Shopping Reasoning Bench: An Expert-Authored Benchmark for Multi-Turn Conversational Shopping Assistants
Shopping Reasoning Bench: An Expert-Authored Benchmark for Multi-Turn Conversational Shopping Assistants
Shopping Reasoning Bench:面向多轮对话购物助手的专家编写基准测试
Abstract: Conversational shopping assistants now serve hundreds of millions of customers, yet no existing benchmark jointly evaluates the open-ended multi-turn reasoning, domain expertise, and criterion-level quality that real shopping conversations demand. Shopping reasoning is unique among language model applications. Unlike factual question answering or verifiable code generation, it requires balancing subjective preferences, budget constraints, and cross-product trade-offs across multi-turn dialogue, capabilities absent from previous e-commerce and general-purpose benchmarks.
摘要: 对话式购物助手目前已服务数以亿计的客户,然而现有的基准测试尚无法全面评估真实购物对话所要求的开放式多轮推理、领域专业知识以及标准层面的质量。在语言模型应用中,购物推理具有独特性。与事实问答或可验证的代码生成不同,它需要在多轮对话中平衡主观偏好、预算限制和跨产品权衡,而这些能力在以往的电子商务和通用基准测试中均有所缺失。
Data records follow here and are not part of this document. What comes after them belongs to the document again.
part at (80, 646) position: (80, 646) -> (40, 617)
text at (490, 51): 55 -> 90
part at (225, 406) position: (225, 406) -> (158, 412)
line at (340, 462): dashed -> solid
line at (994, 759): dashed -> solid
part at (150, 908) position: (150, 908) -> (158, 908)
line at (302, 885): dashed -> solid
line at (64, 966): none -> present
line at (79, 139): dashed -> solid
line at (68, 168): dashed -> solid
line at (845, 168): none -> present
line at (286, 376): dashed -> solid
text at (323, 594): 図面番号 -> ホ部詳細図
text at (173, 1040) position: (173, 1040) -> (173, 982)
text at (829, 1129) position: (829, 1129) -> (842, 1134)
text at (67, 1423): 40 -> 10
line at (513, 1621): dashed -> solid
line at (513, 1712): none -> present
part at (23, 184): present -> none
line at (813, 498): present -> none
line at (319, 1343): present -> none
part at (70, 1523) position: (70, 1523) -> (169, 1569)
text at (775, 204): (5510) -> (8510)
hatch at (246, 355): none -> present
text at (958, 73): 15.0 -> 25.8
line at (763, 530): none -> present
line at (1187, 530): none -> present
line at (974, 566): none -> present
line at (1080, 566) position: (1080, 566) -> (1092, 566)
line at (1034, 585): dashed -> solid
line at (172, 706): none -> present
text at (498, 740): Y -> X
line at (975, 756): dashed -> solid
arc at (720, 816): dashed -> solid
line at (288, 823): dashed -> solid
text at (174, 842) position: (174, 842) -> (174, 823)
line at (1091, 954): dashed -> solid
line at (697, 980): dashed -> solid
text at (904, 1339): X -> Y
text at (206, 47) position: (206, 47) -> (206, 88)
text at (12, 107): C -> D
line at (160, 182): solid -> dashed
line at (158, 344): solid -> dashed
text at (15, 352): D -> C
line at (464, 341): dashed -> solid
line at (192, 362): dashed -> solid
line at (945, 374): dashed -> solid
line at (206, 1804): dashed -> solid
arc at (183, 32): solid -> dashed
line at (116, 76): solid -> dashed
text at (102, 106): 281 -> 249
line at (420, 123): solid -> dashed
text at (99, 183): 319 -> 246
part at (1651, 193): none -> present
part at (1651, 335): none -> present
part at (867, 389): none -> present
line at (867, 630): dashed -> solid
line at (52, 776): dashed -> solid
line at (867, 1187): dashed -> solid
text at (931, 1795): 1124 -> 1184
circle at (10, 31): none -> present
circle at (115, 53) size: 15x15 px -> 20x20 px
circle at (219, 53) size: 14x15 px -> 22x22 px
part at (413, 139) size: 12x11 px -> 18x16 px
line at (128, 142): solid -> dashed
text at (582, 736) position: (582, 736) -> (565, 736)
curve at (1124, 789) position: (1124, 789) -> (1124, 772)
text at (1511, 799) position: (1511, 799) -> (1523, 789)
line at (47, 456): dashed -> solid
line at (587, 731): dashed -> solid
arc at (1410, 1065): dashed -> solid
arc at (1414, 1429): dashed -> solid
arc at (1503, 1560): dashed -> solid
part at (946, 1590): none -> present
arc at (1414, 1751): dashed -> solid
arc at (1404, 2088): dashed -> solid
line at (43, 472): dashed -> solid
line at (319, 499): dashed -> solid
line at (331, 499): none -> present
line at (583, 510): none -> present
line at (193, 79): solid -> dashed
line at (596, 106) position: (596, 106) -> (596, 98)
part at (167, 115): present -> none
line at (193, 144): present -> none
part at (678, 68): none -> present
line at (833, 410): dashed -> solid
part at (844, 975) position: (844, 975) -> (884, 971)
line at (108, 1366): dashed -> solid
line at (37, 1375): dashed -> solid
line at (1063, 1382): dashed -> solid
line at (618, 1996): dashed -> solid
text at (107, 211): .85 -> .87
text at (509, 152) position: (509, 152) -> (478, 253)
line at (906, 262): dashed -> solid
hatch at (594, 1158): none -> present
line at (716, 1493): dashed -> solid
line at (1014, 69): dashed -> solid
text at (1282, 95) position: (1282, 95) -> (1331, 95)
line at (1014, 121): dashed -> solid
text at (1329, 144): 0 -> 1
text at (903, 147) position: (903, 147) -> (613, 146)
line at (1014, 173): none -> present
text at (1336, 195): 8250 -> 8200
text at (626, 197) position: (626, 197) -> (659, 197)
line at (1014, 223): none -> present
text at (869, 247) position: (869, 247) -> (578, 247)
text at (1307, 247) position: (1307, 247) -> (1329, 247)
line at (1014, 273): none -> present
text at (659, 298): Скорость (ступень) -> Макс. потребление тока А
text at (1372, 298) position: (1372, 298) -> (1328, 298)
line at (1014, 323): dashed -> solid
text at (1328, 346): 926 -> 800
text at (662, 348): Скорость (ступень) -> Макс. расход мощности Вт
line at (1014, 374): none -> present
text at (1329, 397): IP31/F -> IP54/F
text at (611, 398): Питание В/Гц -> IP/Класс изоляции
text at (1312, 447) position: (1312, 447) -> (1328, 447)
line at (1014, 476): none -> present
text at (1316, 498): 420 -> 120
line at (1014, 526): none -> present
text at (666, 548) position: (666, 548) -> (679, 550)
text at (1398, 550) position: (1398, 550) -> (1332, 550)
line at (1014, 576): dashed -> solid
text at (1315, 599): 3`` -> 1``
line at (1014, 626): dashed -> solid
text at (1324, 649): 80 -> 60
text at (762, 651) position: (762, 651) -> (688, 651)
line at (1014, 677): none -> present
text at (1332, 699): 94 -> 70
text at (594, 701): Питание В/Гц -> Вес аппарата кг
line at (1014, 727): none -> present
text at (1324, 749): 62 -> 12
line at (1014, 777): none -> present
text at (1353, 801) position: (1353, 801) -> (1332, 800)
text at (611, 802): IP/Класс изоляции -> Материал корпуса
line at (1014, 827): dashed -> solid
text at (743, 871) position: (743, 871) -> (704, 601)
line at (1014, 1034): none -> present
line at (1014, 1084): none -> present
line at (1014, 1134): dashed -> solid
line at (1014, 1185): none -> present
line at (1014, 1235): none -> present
We introduce the Shopping Reasoning Bench, an expert-authored benchmark of 525 missions (232 single-turn, 293 multi-turn) with 10863 importance-weighted binary rubrics authored by retail domain experts. These criteria are organized under a taxonomy of five reasoning categories and fifteen subcategories covering diverse demands such as preference refinement, trade-off analysis, and compatibility assessment.
我们推出了“Shopping Reasoning Bench”,这是一个由零售领域专家编写的基准测试,包含 525 项任务(232 项单轮任务,293 项多轮任务),并附有由专家制定的 10863 条加权二元评估准则。这些准则被组织在五个推理类别和十五个子类别的分类体系下,涵盖了偏好细化、权衡分析和兼容性评估等多种需求。
An evaluation of nine models across three families (GPT, Claude, Gemini) shows that pass rates reach only 57—77% overall. On multi-turn missions, all models score 13—29 points lower on optional above-and-beyond criteria than on required ones, and performance degrades 4—18 points as conversations progress. These gaps show that current models handle basic shopping assistance but fall short of expert-level advice, making Shopping Reasoning Bench a challenging testbed for future shopping assistant development.
对三个系列(GPT、Claude、Gemini)共九个模型的评估显示,整体通过率仅为 57% 至 77%。在多轮任务中,所有模型在“进阶可选标准”上的得分比“必要标准”低 13 至 29 分,且随着对话的深入,性能会下降 4 至 18 分。这些差距表明,当前模型虽能处理基础的购物辅助,但尚无法提供专家级的建议,这使得 Shopping Reasoning Bench 成为未来购物助手开发中极具挑战性的测试平台。